Demons and Alignments
As the franchise’s most distinctive feature, demon negotiation still exists, though minor revisions positively impact the experience. The act of negotiation hasn’t changed, but new underlying mechanics alter the player’s approach. Alignments, the series staple that determines a player’s ending, play a larger role than in other modern SMT games. Alignments are prescribed to demons as well as the player. A negotiation’s difficulty hinges upon compatibility. If the main character and demon share the exact same alignment, one flubbed response is brushed aside, allowing more wiggle room for the player. Initiating a conversation with a demon whose alignment falls on the opposite end of the spectrum is a delicate balancing act. One incorrect response is enough to spark fiery rage, allowing the opposition to act first in combat.
In addition to this balancing act, dark-aligned demons are averse to conversation as are all demons under a full moon. Every few steps progresses the moon cycle. Acting as a basic time of day system, it’s another mechanic that adds to Strange Journey Redux‘s mental acuity. Make no mistake. While Strange Journey Redux‘s additions make it more accessible, it is still primarily aimed at hardcore role-playing fans. If you don’t want to spend minutes deliberating upon things like party composition and demon fusion, you’ve come to the wrong place.

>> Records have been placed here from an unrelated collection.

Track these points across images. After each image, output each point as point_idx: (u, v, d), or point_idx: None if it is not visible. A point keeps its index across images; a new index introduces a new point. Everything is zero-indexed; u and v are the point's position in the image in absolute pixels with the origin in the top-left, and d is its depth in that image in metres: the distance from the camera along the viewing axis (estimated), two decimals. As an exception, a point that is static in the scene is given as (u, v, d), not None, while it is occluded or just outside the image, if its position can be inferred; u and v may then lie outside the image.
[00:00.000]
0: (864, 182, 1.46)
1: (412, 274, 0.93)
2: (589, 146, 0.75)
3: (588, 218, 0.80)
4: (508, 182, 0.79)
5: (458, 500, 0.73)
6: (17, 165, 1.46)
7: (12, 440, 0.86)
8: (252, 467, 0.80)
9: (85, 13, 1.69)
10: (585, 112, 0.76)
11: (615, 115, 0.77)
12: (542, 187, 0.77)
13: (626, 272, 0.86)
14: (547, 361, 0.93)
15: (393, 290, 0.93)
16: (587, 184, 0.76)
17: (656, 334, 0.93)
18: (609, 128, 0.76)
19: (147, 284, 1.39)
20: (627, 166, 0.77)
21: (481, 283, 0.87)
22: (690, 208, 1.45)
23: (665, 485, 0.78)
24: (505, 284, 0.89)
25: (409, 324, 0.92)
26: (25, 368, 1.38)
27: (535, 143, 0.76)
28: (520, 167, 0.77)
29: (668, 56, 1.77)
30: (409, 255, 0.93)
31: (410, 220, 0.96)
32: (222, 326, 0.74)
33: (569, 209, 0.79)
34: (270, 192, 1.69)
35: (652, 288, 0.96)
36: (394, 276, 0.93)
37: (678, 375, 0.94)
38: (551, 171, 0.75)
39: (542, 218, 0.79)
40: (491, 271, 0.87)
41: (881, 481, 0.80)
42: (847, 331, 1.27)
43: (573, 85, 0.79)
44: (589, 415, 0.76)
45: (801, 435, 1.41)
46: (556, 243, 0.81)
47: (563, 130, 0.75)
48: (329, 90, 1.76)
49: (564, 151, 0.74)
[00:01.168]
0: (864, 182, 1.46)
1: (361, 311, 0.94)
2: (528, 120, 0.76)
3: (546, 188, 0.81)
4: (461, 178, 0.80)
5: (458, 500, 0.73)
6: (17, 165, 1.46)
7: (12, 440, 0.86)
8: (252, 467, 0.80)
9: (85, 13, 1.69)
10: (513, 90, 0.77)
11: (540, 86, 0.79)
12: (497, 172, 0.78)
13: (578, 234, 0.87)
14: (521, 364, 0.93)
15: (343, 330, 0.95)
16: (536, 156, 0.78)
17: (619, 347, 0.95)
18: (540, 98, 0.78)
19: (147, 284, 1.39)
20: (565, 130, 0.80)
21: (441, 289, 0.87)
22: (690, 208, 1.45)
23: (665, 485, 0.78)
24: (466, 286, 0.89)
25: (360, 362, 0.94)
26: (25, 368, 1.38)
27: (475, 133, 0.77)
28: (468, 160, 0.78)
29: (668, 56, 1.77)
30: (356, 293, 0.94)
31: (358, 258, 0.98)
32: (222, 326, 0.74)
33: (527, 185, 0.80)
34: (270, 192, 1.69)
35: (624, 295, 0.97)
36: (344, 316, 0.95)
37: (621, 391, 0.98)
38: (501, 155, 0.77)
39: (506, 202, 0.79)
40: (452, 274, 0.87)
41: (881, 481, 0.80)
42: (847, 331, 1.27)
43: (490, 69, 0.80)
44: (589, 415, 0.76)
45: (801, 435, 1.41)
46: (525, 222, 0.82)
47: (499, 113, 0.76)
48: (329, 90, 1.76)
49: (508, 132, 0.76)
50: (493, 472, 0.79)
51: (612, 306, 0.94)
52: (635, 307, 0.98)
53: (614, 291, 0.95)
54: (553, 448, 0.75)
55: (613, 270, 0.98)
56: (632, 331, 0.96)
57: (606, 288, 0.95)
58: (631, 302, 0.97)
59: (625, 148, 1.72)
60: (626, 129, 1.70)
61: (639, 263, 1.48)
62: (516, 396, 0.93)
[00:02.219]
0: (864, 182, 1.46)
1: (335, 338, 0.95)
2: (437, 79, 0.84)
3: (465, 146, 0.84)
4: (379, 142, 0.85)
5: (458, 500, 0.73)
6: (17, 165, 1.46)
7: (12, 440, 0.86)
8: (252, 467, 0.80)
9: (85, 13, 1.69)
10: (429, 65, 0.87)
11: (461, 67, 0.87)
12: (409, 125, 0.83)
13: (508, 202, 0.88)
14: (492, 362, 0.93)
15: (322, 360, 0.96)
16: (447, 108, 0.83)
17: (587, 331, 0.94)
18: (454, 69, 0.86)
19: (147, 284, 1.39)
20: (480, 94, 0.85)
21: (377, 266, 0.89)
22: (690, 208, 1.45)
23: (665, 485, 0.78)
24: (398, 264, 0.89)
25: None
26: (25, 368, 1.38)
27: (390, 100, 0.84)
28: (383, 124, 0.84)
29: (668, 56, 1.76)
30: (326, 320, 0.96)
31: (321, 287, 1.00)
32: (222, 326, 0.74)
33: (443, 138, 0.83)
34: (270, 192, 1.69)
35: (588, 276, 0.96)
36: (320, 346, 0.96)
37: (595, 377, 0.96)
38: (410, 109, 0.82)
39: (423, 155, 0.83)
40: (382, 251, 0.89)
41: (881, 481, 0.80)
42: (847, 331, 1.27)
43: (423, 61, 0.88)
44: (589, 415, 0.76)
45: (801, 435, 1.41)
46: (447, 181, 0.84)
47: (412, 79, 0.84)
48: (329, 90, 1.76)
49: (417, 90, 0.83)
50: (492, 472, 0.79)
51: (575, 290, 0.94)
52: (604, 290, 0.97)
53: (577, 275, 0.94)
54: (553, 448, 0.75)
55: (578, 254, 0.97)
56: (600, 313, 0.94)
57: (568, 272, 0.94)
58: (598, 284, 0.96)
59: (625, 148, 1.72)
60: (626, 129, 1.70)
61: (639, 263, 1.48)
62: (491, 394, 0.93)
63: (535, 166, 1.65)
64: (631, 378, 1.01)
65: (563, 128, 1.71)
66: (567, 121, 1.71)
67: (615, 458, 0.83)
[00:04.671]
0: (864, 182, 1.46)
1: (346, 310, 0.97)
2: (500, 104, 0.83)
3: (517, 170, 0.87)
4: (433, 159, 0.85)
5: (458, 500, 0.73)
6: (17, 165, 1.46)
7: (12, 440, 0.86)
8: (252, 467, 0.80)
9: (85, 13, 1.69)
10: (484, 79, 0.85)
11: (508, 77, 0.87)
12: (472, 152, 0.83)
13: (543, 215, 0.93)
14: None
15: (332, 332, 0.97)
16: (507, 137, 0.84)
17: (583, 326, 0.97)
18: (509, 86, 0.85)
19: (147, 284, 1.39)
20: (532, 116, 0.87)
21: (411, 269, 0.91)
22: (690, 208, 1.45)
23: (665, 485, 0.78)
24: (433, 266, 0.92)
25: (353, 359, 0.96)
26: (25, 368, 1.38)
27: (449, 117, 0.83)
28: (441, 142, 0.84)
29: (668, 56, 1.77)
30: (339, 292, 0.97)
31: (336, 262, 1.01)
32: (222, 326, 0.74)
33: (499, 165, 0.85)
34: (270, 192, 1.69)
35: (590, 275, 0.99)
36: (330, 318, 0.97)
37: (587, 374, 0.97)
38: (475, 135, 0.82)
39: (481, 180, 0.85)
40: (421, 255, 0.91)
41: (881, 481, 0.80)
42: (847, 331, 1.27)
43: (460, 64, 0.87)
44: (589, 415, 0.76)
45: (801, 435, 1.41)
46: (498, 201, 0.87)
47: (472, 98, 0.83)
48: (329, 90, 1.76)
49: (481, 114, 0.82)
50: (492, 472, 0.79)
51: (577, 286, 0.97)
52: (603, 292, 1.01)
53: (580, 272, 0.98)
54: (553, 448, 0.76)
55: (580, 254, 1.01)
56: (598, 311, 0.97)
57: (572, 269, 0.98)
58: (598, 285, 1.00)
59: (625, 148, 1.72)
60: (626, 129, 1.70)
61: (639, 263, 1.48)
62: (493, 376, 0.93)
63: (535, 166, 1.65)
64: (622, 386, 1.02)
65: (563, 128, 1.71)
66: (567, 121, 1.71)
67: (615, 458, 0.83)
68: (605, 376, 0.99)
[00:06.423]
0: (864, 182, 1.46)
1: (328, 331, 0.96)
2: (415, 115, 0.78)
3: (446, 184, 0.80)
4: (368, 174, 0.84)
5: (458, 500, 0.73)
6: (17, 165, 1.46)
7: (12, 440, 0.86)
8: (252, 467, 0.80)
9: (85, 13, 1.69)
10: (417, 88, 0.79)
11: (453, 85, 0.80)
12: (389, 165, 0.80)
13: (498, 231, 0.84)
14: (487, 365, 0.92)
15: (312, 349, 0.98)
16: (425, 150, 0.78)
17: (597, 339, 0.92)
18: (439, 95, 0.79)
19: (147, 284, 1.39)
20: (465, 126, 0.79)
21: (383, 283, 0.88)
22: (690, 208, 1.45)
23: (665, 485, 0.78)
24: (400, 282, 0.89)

Co-op attacks further add to Strange Journey Redux‘s strategic pool. These replace the press turn system introduced in Nocturne. Whereas the press turn system offered an extra turn or chance to perform an “all-out attack” when elemental weaknesses were exploited, co-op attacks require more careful consideration. Party members perform co-op attacks when they share the attacker’s alignment. A co-op attack’s strength depends on how many members are aligned with the attacker. A level 1 co-op strike occurs when only one member is on the same wavelength while level 3 denotes the entire party’s participation.
This alteration doesn’t dramatically alter the flow of combat, but it is a more mentally taxing challenge for those that choose to engage with it. Demon fusion and forming parties has an extra layer because of this mechanic. Some may see it as a hassle, but it fixes the press turn system’s borderline broken nature. Fans don’t buy this kind of game to experience a carefree role-playing game. They’re in it because they relish in employing planned out strategies.
Strange Journey Redux is comfort food. Longstanding SMT fans will take solace in its familiarity. Its changes are minor enough to prevent it from feeling foreign, but significant enough to satiate the worn out folk. Its underwhelming status as an enhanced port may put off owners of the original, but it comes highly recommended to newcomers looking for a challenging turn-based role-playing game.